(Beginning of AVAILABLE RECORDS)
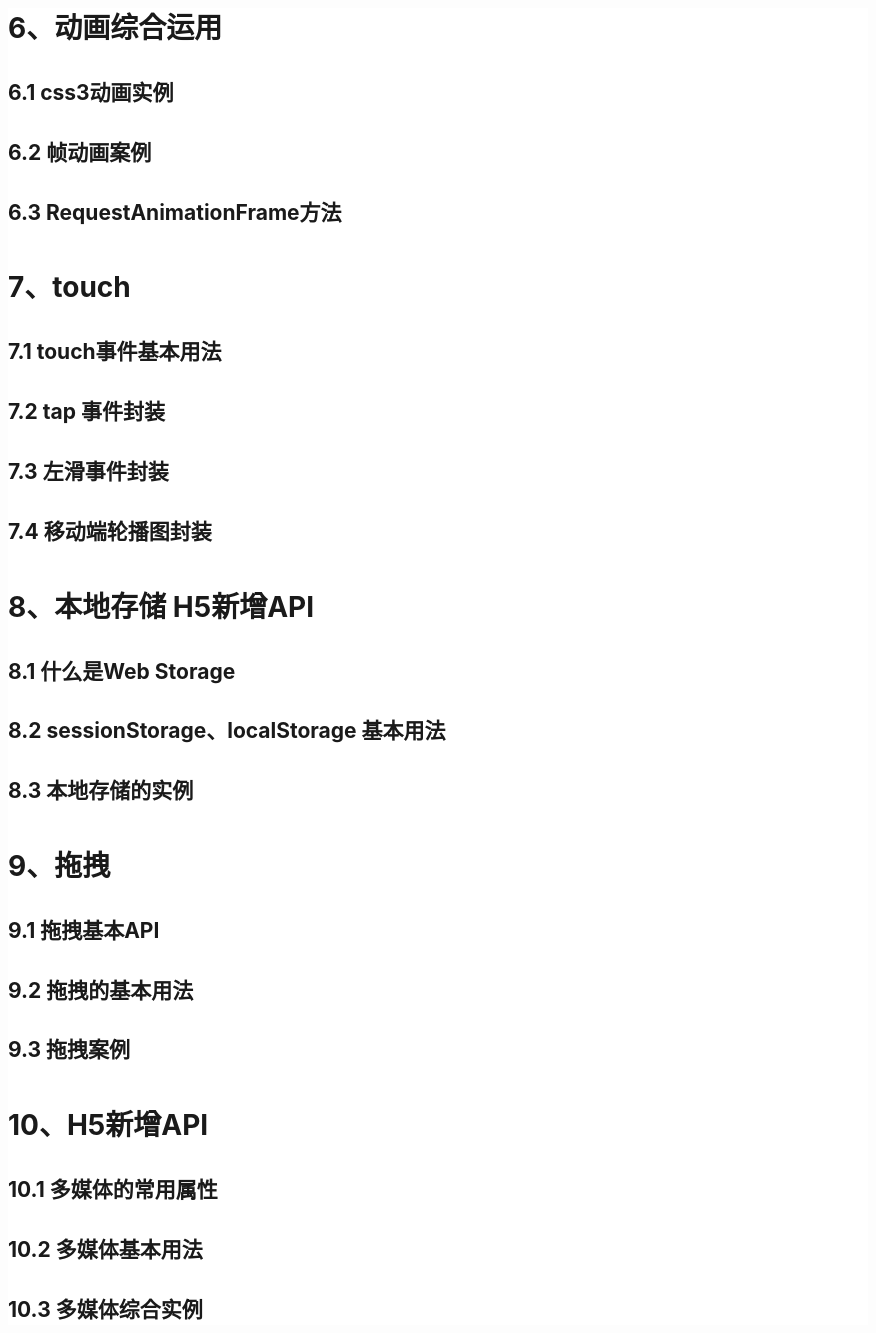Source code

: # 6、动画综合运用
## 6.1 css3动画实例
## 6.2 帧动画案例
## 6.3 RequestAnimationFrame方法

# 7、touch
## 7.1 touch事件基本用法
## 7.2 tap 事件封装
## 7.3 左滑事件封装
## 7.4 移动端轮播图封装


# 8、本地存储 H5新增API 
## 8.1 什么是Web Storage
## 8.2 sessionStorage、localStorage 基本用法
## 8.3 本地存储的实例


# 9、拖拽
## 9.1 拖拽基本API
## 9.2 拖拽的基本用法
## 9.3 拖拽案例


# 10、H5新增API
## 10.1 多媒体的常用属性
## 10.2 多媒体基本用法
## 10.3 多媒体综合实例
(End of AVAILABLE RECORDS)
** DESCRIPTION OF THE TASK **
Output exactly the lines from the one containing "# 8、本地存储 H5新增API" through the last line of the entries, both ends included.

** SOLUTION FOR THIS PROBLEM **
# 8、本地存储 H5新增API 
## 8.1 什么是Web Storage
## 8.2 sessionStorage、localStorage 基本用法
## 8.3 本地存储的实例


# 9、拖拽
## 9.1 拖拽基本API
## 9.2 拖拽的基本用法
## 9.3 拖拽案例


# 10、H5新增API
## 10.1 多媒体的常用属性
## 10.2 多媒体基本用法
## 10.3 多媒体综合实例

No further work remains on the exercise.